Hello, I am currently under section 3 of the mental health act and I would like help understanding this. My NR filed an NR appeal and it got barred however, the social worker verbally told my NR that it was barred. My nearest relative hasn’t received written or even verbal confirmation of the barring by my RC. I’ve searched online and apparently this goes against section 25(1) of the MHA. I would like to know if this is officially barred of if I can be discharged due to this failure? Thanks
Hi Olivia
Just to be clear, I’m a lawyer but none of what follows is legal advice. The only real advice I can give you is this: get yourself a specialist lawyer (if you haven’t already).
So this is just a short explanation of what I think the relevant law says, which might be of help to you and others in a similar position. Also, because it’s only what I think, it isn’t guaranteed to be right. The advantage of forums like this is that if I get something wrong, others can correct me!
Now, to section 25. There’s basically two parts to the process: first, the barring itself, and second, informing the NR about the barring.
First, the barring. The thing that keeps a person detained despite an NR’s order for their discharge is the RC ‘furnishing’ a report to the hospital managers. Furnishing just means giving (and there are various ways this can be done). If the report’s furnished within 72 hours of the NR giving notice to the managers, in writing, of their intention to order discharge, then that order for discharge is of no effect (i.e. it’s cancelled).
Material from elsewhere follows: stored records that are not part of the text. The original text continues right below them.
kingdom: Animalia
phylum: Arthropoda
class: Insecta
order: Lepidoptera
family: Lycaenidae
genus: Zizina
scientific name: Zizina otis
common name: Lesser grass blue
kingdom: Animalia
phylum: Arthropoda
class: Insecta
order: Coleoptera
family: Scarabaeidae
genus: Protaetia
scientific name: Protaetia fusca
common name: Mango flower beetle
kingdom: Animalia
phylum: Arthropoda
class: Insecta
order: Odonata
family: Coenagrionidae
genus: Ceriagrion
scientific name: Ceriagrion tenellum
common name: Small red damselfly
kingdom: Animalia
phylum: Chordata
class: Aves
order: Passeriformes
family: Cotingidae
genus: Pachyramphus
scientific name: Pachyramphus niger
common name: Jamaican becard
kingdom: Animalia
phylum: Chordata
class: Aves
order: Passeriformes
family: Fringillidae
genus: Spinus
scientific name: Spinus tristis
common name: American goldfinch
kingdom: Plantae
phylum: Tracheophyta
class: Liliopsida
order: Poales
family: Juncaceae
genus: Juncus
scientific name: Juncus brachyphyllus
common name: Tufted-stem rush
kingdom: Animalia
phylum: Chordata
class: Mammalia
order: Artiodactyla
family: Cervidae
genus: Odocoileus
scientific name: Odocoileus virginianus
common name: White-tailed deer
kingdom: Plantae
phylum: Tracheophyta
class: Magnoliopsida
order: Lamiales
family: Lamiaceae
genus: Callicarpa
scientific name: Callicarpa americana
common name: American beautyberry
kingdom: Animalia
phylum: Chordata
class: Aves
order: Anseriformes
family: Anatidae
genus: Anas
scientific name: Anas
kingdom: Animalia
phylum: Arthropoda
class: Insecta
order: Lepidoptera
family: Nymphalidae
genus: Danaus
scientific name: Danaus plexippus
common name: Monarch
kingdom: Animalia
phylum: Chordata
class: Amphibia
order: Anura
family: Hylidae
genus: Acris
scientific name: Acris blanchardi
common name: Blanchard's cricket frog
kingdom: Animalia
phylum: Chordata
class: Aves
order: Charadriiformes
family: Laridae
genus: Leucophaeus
There’s a specific form for the RC’s report, called Form M2; the RC needs to fill out Part 1 of that form.
Second, informing the NR. Once all the above has been done, and where the patient is detained under s.3 or is on a CTO, the hospital managers then have a duty under section 25(2) to let the NR know that it’s been done. They don’t have to do this directly themselves – they can ask someone else to do it for them. The exact statutory language is:
“In any case where a report under subsection (1) above is furnished in respect of a patient who is liable to be detained in pursuance of an application for admission for treatment, or in respect of a community patient, the managers shall cause the nearest relative of the patient to be informed.”
As far as I can see, there’s no form or procedure for how the NR must be informed, or even a time limit for the informing to be done. It’s all a bit vague. And, perhaps surprisingly, the Act says nothing about the patient also needing to be informed about any of this, even though it’s all about them. For what it’s worth, I think that’s wrong.
I say nothing about whether all this has been done properly in your case. If you have doubts, then the best thing to do is ask a good solicitor to look into it.